» Work task:
Please copy the court's overview of the evidence from "[8]               The s. 271" to "given (see T39-T42).", renaming every "Crown" as "prosecution".

» Excerpted passage:
II.                Overview of the Evidence and the Trial Judge’s Reasons

[7]               The trial judge heard from four witnesses: the complainant (X), the complainant’s cousin (A.H.), the police officer in charge (Cst. Chafe), and Mr. Clarke.

[8]               The s. 271 offence took place on March 19, 2014, and the complainant contacted the police approximately one week later. Constable Chafe immediately arrested Mr. Clarke and obtained a warned statement from him, which was admitted as part of the Crown’s case and used to cross-examine Mr. Clarke.

[9]               In March of 2014, the complainant was approximately 15 years old, with a birthday in mid-February; A.H. was 22 years old; and Mr. Clarke was 34 years old.

[10]           The Crown called A.H. to testify before calling the complainant. A.H. clearly had difficulty understanding the questions. She responded to most questions with “I don’t know” or “I don’t remember” and she contradicted previous answers given (see T39-T42).

[11]           When the complainant testified, she contradicted much of what A.H. had said, but she also presented the trial judge with credibility issues.

[12]           When Cst. Chafe testified, he advised the Court that he had searched Mr. Clarke’s phone where he found a number of messages ostensibly from the complainant that caused him some concern. In addition to the messages of sexual invitation from Mr. Clarke to the complainant (dated March 20, 2014), and messages from the complainant asking Mr. Clarke to “leave me alome” [sic], there were messages like the following, which were ostensibly from the complainant to Mr. Clarke and sent after March 21, 2014: messages inviting him over, saying “hey sexy i want u,” “[A.H.] not home nd im so horny come over baby” and asking him to text her on Facebook.

[13]           These messages caused Cst. Chafe to re-interview A.H. and the complainant. As a result of that interview, he learned that the complainant had deleted all of her messages with Mr. Clarke and blocked him from her Facebook account. Constable Chafe also learned from Mr. Clarke that the complainant and A.H. were using the latter’s phone and a device called “Magic Jack.” According to the evidence, Magic Jack can be installed on a phone allowing the user to call anonymously. Constable Chafe subpoenaed A.H.’s phone but, after four attempts to serve the subpoena and seize the phone, he discontinued his efforts.

[14]           Mr. Clarke testified in his own defence. He presented with a clear memory of the events, but he also contradicted himself at several points.

[15]           As a result of all of this, the trial judge found A.H. “unbelievable” and the complainant “somewhat more believable” but he also found Mr. Clarke’s testimony to be contradictory and unsatisfactory. He also was not satisfied that he had heard the full story.

[16]           The trial judge had to do the best he could with this evidence, ultimately making these findings of fact with respect to the background to the offences before the Court:

(a)                A.H. met Mr. Clarke on the online dating site known as Plenty of Fish;

(b)               the complainant was living with A.H.;

(c)                on March 18, 2014, A.H. invited Mr. Clarke over to eat some pizza and watch movies;

(d)               the complainant told Mr. Clarke that she was 18 years old and then told him she was 17;

(e)                Mr. Clarke took no steps to verify her age;

(f)                 between 30 to 45 minutes later, the three of them were lying on the only bed; A.H. was asleep and Mr. Clarke had sexual intercourse with the complainant, lasting about 30 seconds;

(g)                A.H. woke up and told Mr. Clarke that the complainant was 15 years of age; the accused was ashamed and was mad at himself;

(h)                within less than a day, Mr. Clarke texted the complainant to say he would like to finish what they had started the night before;

(i)                  the complainant texted Mr. Clarke, “your like 35 im 15”; the accused replied, “So one more hott fuk and no more,” and later “K no sexx just let me eat ur sexxy litlle pusyy”; and

(j)                 on March 23, 2014, the complainant and A.H. sent Facebook messages of a sexually provocative nature to Mr. Clarke.

(Collected data)
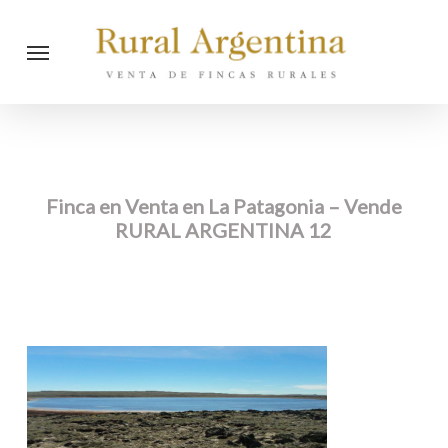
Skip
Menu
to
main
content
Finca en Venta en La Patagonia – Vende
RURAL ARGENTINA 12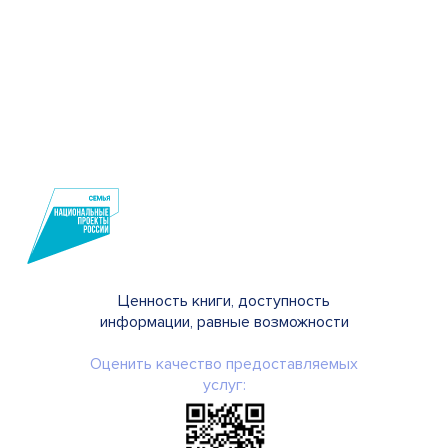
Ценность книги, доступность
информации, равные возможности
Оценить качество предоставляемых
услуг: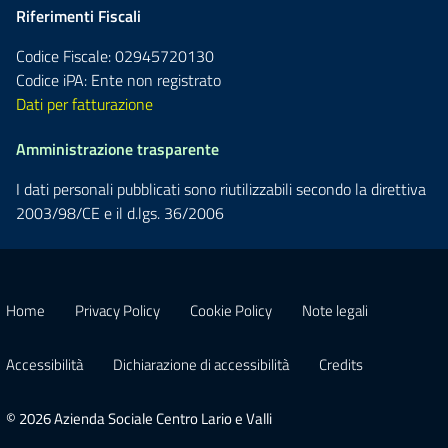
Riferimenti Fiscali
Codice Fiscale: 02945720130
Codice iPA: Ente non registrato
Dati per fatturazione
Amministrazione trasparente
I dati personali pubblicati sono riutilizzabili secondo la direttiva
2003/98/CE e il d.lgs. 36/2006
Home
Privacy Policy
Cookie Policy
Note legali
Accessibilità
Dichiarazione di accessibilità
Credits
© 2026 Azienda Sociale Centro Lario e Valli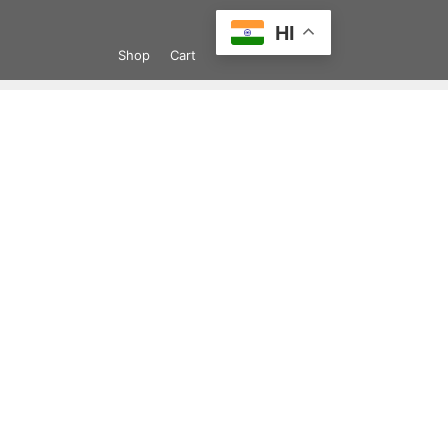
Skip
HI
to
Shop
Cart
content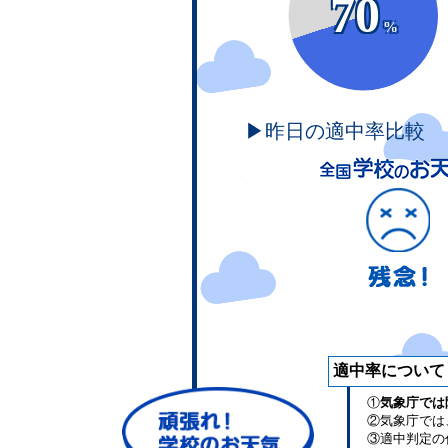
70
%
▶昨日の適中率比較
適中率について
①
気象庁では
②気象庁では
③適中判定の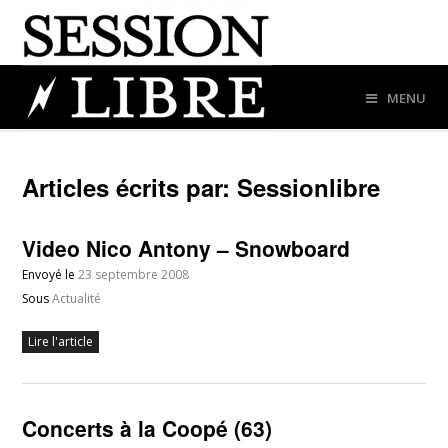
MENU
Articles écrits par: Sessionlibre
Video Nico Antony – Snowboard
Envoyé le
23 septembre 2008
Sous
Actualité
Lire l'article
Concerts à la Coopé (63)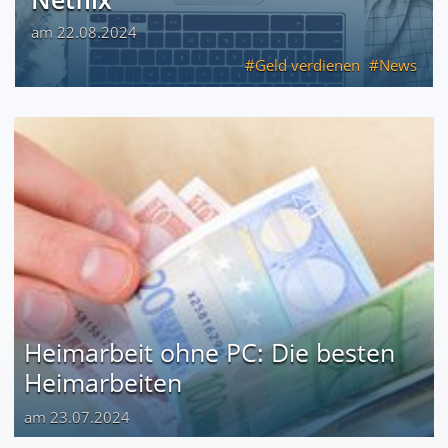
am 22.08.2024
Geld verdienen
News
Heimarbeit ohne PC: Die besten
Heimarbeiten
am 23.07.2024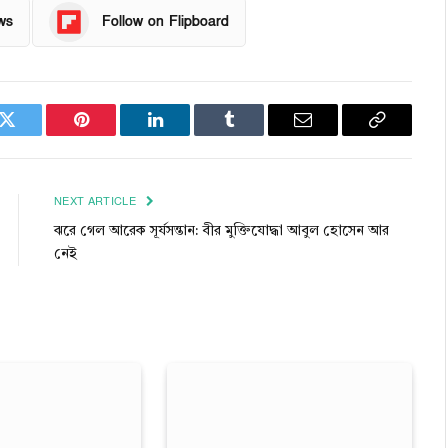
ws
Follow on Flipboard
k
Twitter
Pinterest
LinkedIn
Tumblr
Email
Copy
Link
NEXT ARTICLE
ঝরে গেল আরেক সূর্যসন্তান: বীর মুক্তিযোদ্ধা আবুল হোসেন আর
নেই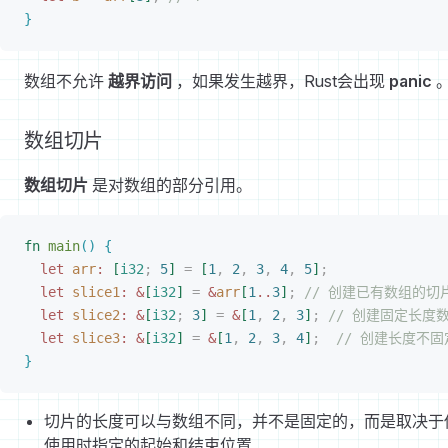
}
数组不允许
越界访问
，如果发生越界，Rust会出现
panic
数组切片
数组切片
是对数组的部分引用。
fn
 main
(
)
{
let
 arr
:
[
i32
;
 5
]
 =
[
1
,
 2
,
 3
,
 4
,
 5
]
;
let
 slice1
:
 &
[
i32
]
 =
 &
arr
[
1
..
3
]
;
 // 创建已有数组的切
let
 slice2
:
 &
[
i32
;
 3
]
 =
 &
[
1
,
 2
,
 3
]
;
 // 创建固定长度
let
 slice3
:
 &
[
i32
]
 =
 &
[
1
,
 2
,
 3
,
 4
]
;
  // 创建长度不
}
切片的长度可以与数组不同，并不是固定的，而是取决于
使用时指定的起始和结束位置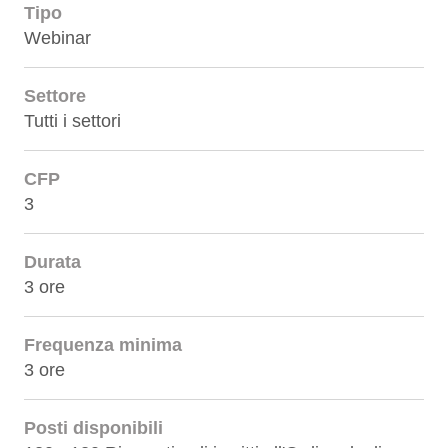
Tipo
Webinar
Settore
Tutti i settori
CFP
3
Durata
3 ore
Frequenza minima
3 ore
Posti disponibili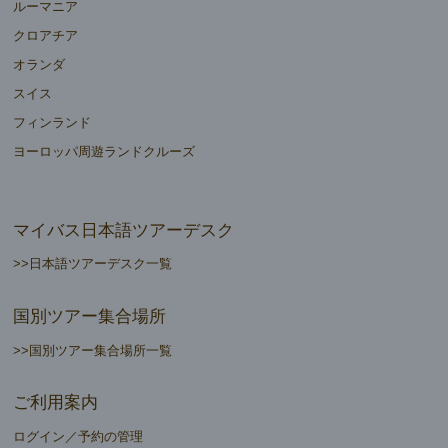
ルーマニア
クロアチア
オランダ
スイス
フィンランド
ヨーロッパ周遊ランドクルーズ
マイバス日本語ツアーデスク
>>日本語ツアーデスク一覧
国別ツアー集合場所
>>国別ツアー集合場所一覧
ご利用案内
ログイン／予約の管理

» Solution for this task:
[8]               The s. 271 offence took place on March 19, 2014, and the complainant contacted the police approximately one week later. Constable Chafe immediately arrested Mr. Clarke and obtained a warned statement from him, which was admitted as part of the prosecution’s case and used to cross-examine Mr. Clarke.

[9]               In March of 2014, the complainant was approximately 15 years old, with a birthday in mid-February; A.H. was 22 years old; and Mr. Clarke was 34 years old.

[10]           The prosecution called A.H. to testify before calling the complainant. A.H. clearly had difficulty understanding the questions. She responded to most questions with “I don’t know” or “I don’t remember” and she contradicted previous answers given (see T39-T42).